Более мне делать было нечего; я сел в тарантас и со стесненным сердцем поехал к Мавре Савишне.

Варенька меня встретила в зале; она была такая розовенькая, свежая, веселенькая. По обыкновению, она протянула мне свою ручку.

— Здравствуйте, Иван Васильич! Вы нас совсем забыли… Что, Марья Ивановна не возвратилась?

— Нет еще, — отвечал я, — но она в письме поручает вам кланяться.

— Вы из дому?

— Из дому: заезжал только к Сергею Петровичу. Я к вам приехал по его просьбе.

— По какой это? — спросила Варенька, с любопытством посмотрев на меня и покраснев, не знаю отчего.

— Вы не знаете: он уехал в N, — сказал я как мог веселее.

— В N! Это зачем?

— Не знаю. Вот видите ли: вчера я заехал к Сергею Петровичу. У него был князь Островский, из Петербурга, его бывший сослуживец, который едет тоже в N. Мы отобедали. После обеда я лег вздремнуть, а Сергей Петрович с князем долго о чем-то разговаривали. Когда я проснулся, мне Сергей Петрович и говорит: я еду, Иван Васильич, в N; зачем это, спрашиваю я. Нужно, говорит; вы, говорит, потрудитесь съездить к Мавре Савишне и извинить меня перед ней и Варварой Александровной, что не могу сам к ним заехать проститься. Я, говорит, еду завтра рано утром с Островским. Заезжаю я сегодня, а уж их и след простыл.

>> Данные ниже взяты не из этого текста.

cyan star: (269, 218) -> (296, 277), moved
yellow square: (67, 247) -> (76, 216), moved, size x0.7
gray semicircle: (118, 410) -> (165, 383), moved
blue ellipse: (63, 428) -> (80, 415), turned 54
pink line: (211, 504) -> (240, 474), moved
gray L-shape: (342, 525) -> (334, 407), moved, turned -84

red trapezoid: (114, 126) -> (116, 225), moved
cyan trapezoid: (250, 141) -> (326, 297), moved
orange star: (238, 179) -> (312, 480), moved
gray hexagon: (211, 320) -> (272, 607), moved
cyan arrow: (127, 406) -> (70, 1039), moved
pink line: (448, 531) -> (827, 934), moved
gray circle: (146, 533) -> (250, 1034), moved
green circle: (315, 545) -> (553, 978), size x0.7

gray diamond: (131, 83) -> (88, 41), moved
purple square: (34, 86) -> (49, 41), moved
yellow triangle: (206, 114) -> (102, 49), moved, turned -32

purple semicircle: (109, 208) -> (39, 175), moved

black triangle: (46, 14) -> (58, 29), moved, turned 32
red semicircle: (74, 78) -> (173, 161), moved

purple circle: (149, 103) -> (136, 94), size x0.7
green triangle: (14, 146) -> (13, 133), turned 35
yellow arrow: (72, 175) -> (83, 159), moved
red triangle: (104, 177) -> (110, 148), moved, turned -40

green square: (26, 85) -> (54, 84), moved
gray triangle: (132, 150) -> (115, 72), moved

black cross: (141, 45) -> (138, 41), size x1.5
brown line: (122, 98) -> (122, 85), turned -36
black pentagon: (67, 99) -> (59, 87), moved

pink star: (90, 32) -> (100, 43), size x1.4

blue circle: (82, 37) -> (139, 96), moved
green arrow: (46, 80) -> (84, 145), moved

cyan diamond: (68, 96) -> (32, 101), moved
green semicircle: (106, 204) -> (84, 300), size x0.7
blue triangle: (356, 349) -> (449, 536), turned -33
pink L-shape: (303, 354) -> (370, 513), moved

Варенька слушала меня с неподвижно поднятыми на меня голубенькими глазами. Она вся побледнела, бедненькая, и хотела, казалось, о чем-то спросить. Но в это время послышался из другой комнаты голос Мавры Савишны:

— Что это вы там рассказываете, Иван Васильич? Подите-ка сюда!

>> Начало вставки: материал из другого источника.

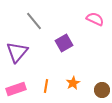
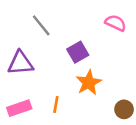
purple triangle: (17, 52) -> (21, 63), turned 45
orange star: (73, 83) -> (89, 83), moved, size x1.5

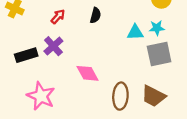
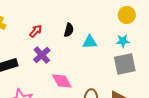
cyan triangle: (135, 32) -> (90, 42), moved
purple cross: (53, 46) -> (42, 55), moved

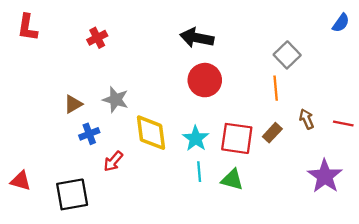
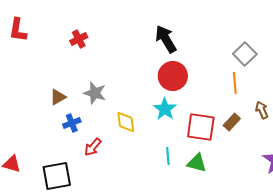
black arrow: (197, 38) -> (166, 39), turned 48
yellow diamond: (151, 133) -> (126, 122), size x0.7
cyan star: (196, 138) -> (165, 109), moved

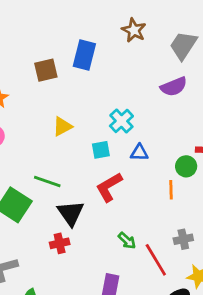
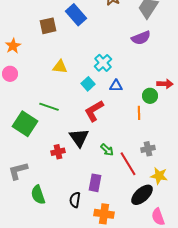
blue rectangle: (84, 55) -> (76, 15), turned -55
yellow triangle: (62, 126) -> (60, 67), turned 35
cyan square: (101, 150) -> (88, 84), turned -32
black triangle: (71, 213) -> (79, 138), moved

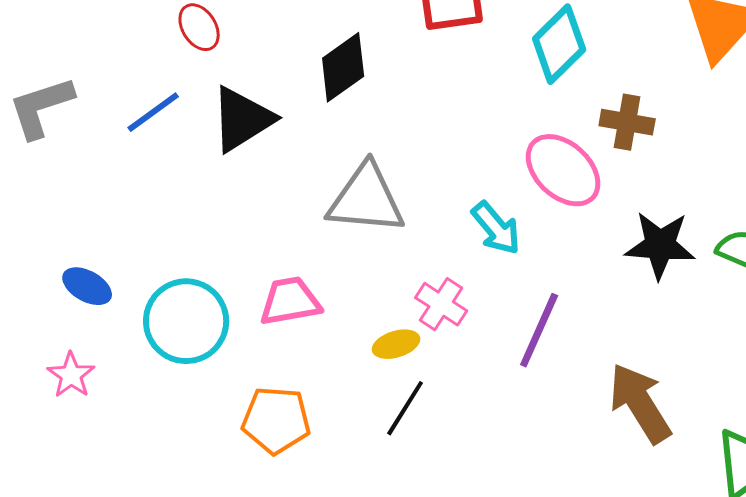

Я вошел к Мавре Савишне, подошел, по старинному обыкновению, к ее ручке и повторил слово в слово свой рассказ.

— Что бы это значило? — спросила она, приподняв на лоб очки и опустив чулок, что было знаком величайшего внимания. — Уж не случилось ли чего с Сергей Петровичем, Господь с ним?

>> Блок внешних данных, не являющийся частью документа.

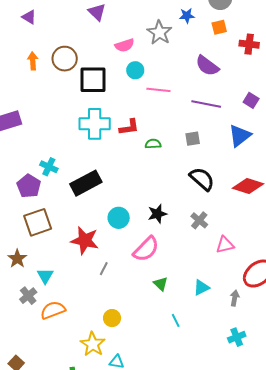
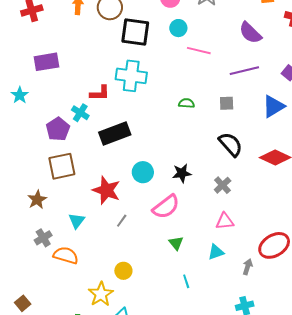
purple line: (206, 104) -> (244, 71), turned -32
red L-shape: (129, 127) -> (100, 93), moved
pink triangle: (225, 245) -> (225, 221), moved
cyan triangle: (45, 276) -> (77, 221), moved
orange semicircle: (53, 310) -> (66, 255), turned 30

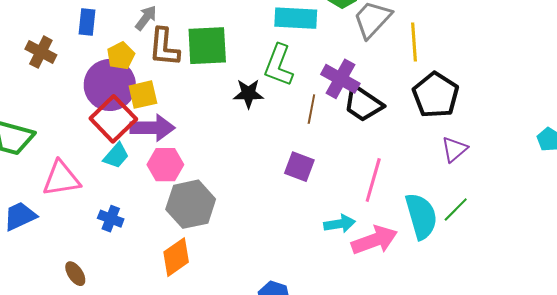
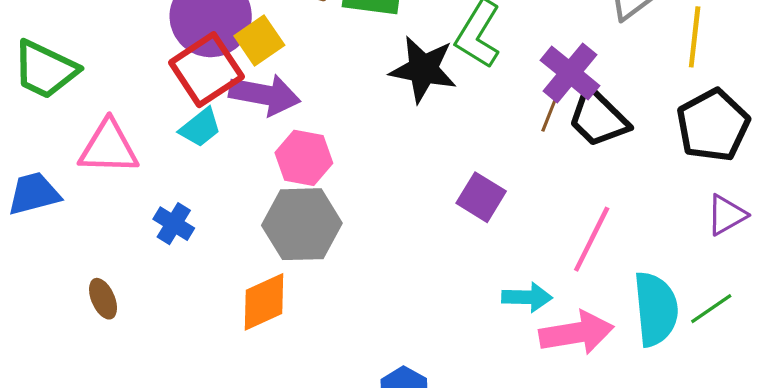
black star: (248, 94) -> (423, 69), size x1.4
yellow square: (143, 95) -> (259, 41), turned -32
brown line: (311, 109) -> (551, 109), moved
pink hexagon: (165, 165) -> (304, 158), moved

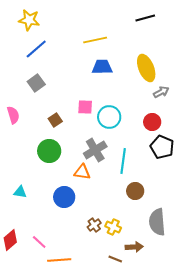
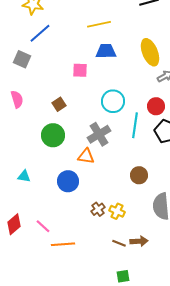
gray square: (36, 83) -> (22, 59), moved, turned -30
pink square: (85, 107) -> (80, 70), moved
cyan line: (123, 161) -> (135, 125), moved
brown arrow: (134, 247) -> (139, 241), moved

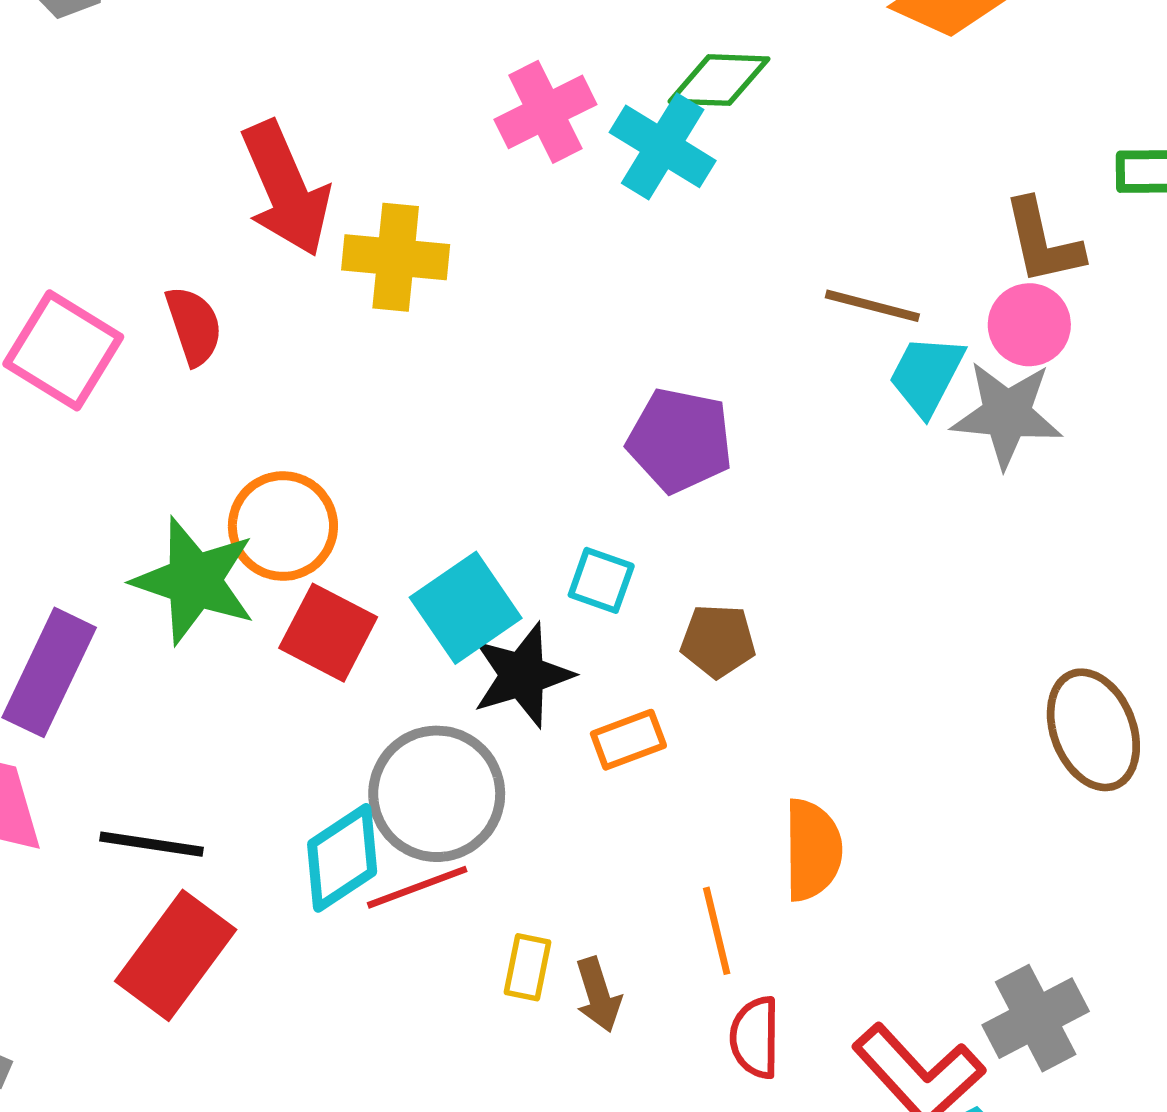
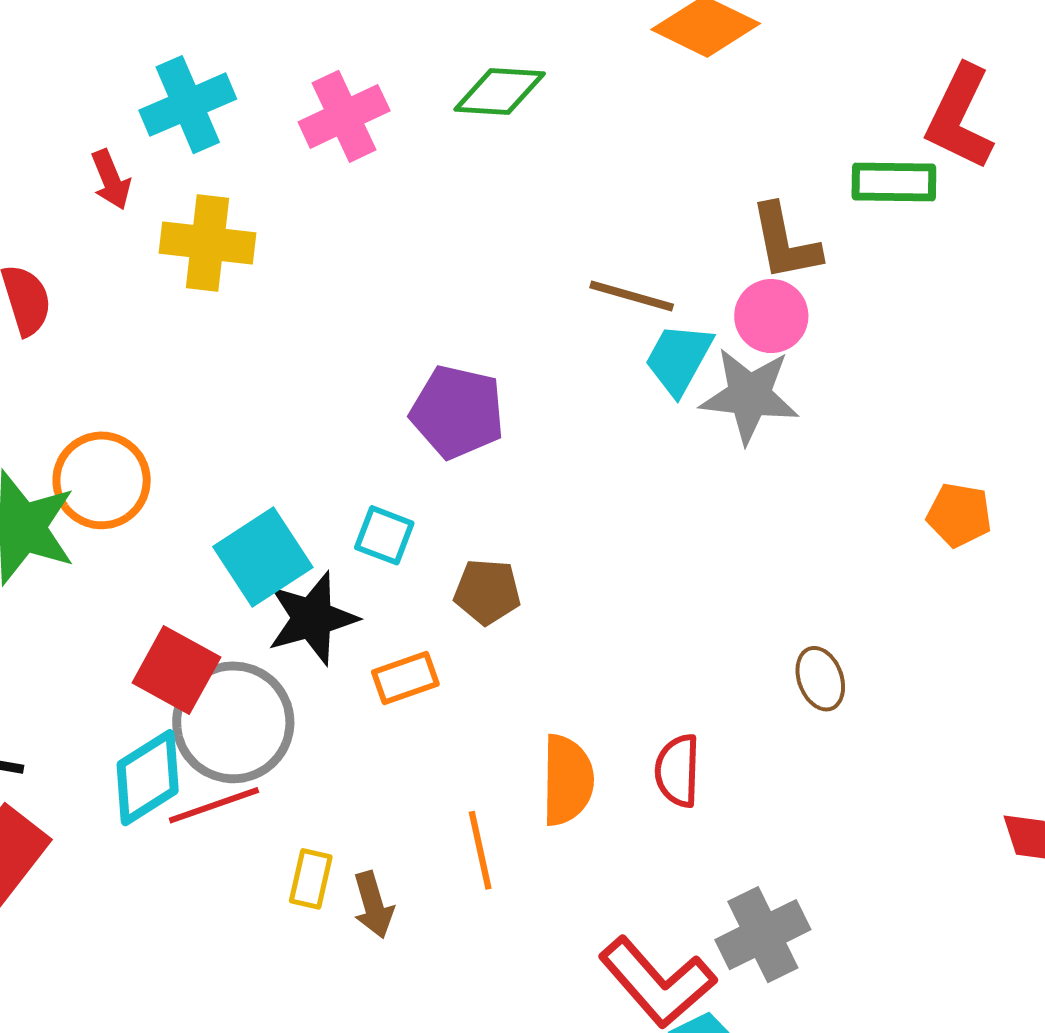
cyan cross: (663, 146) -> (188, 105), moved, turned 34
red arrow: (286, 189) -> (111, 180), size x0.5
red square: (328, 633) -> (176, 670), moved
brown ellipse: (1093, 730) -> (820, 679), size x0.6
red semicircle: (755, 1037) -> (678, 771), moved

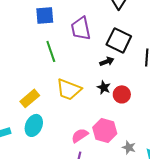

Мне это участие было досадно: я очень хорошо знал причину отъезда, и мне невольно захотелось охолодить Мавру Савишну.

— Напрасно вы беспокоитесь, — сказал я. — С Сергеем Петровичем, кажется, ничего не случилось особенного. Просто приехал к нему его старый знакомый, друг его, такой же, как и он, подговорил его с собой ехать, он и поехал.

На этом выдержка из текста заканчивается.